Quick question… I know that if a model has only local (per-data) latent variables, then we don’t need to poutine.scale the likelihood log prob when using mini-batches (which is why we don’t with a VAE).
However, if we have both global and local latent variables, I’m pretty sure we do have to scale the likelihood log prob for mini-batches… but my question is, do we also need to scale the local latent log probs in both the model and the guide too? It seems like this would give too much weight to a per-datapoint prior relative to the data, wouldn’t it?
I wondered the same and all I can say is that pyro’s autoguide does scale them as well:
N = 15
X = jnp.array(np.linspace(.001, 1., N))
def model(subsample_size=None):
noise = numpyro.sample('noise', Gamma(1., 100.))
with numpyro.plate('n', N, subsample_size=subsample_size) as ind:
z = numpyro.sample('z', Gamma(1., 1.))
x = numpyro.sample('x', LogNormal(jnp.log(z), noise), obs=X[ind])
guide = numpyro.infer.autoguide.AutoNormal(model)
subsample_size = 2
model_seed, guide_seed = random.split(random.key(0))
seeded_guide = handlers.seed(guide, guide_seed)
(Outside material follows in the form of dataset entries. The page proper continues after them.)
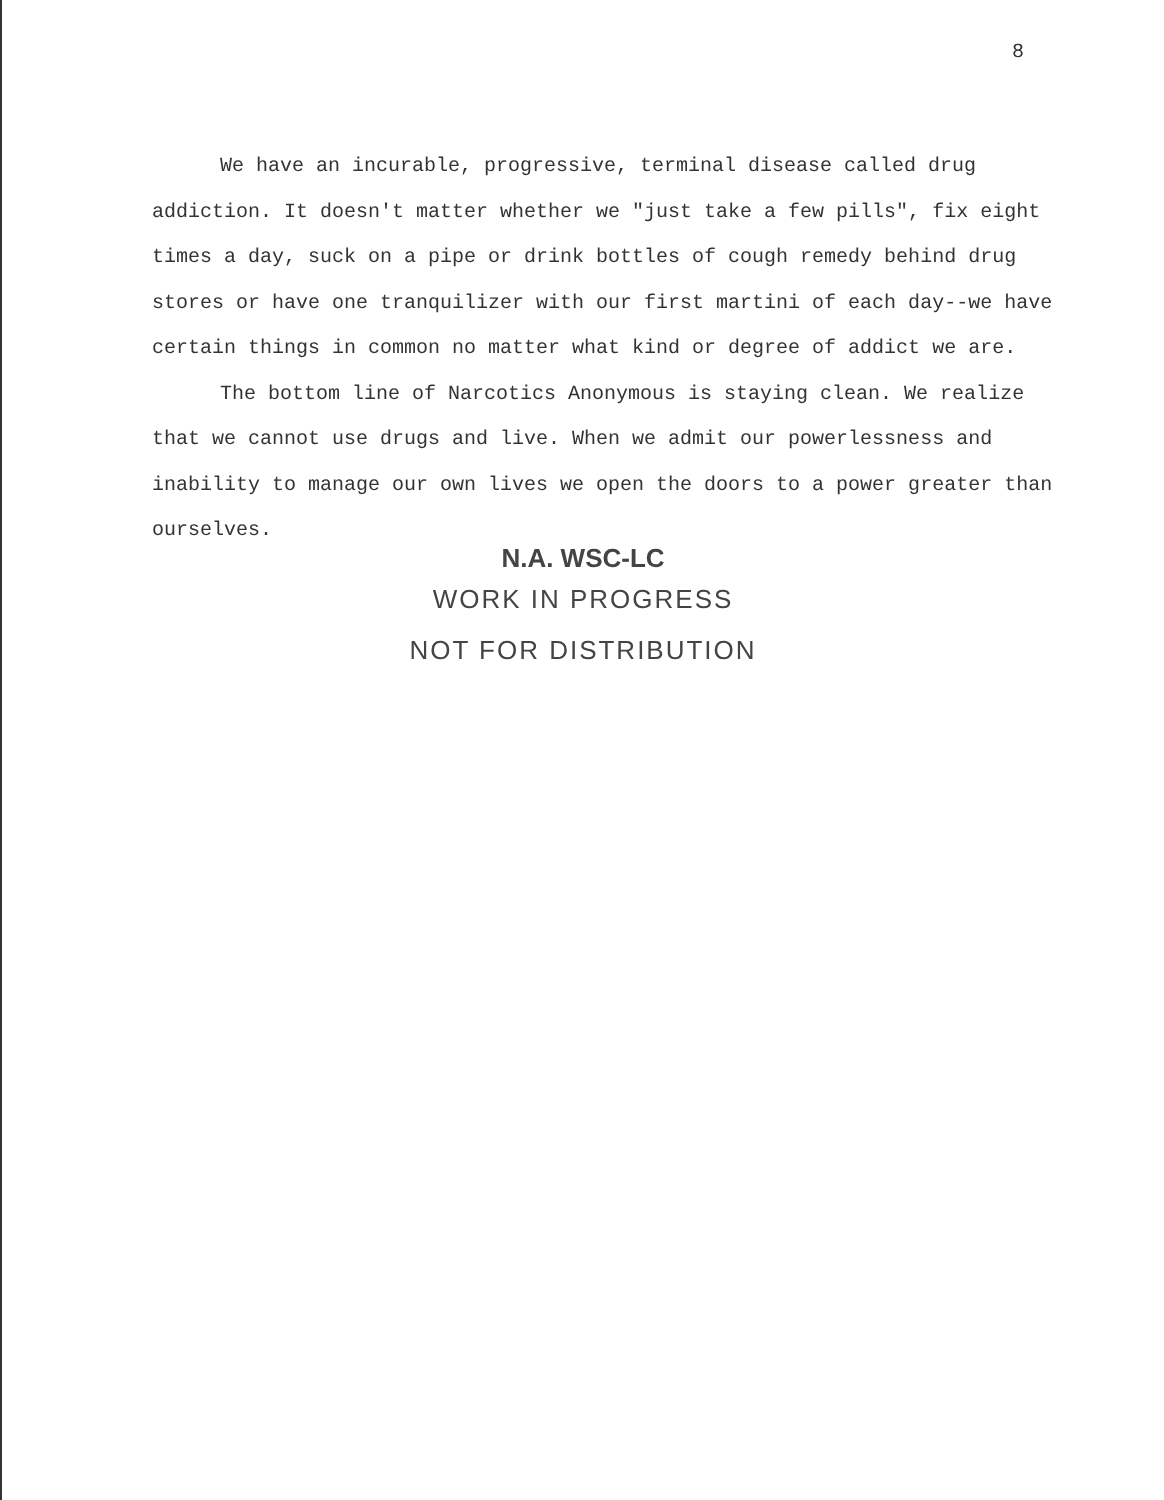8
We have an incurable, progressive, terminal disease called drug addiction. It doesn't matter whether we "just take a few pills", fix eight times a day, suck on a pipe or drink bottles of cough remedy behind drug stores or have one tranquilizer with our first martini of each day--we have certain things in common no matter what kind or degree of addict we are.
The bottom line of Narcotics Anonymous is staying clean. We realize that we cannot use drugs and live. When we admit our powerlessness and inability to manage our own lives we open the doors to a power greater than ourselves.
N.A. WSC-LC
WORK IN PROGRESS
NOT FOR DISTRIBUTION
seeded_model = handlers.seed(model, model_seed)
# params = svi.get_params(self.model.svi_state)
trace_m, trace_g = numpyro.infer.util.get_importance_trace(
seeded_model, seeded_guide, [subsample_size], {}, {})
# trace_m, trace_g = next(elbo._get_traces(model, guide, [subsample_size], {}))
print('Model')
for _, node in trace_m.items():
if 'scale' in node:
print(node['name'], node['scale'])
print('Guide')
for _, node in trace_g.items():
if 'scale' in node:
print(node['name'], node['scale'])
Outputs:
Model
noise None
n 1.0
z 7.5
x 7.5
Guide
n 1.0
noise_auto_loc None
noise_auto_scale None
noise None
z_auto_loc 7.5
z_auto_scale 7.5
z 7.5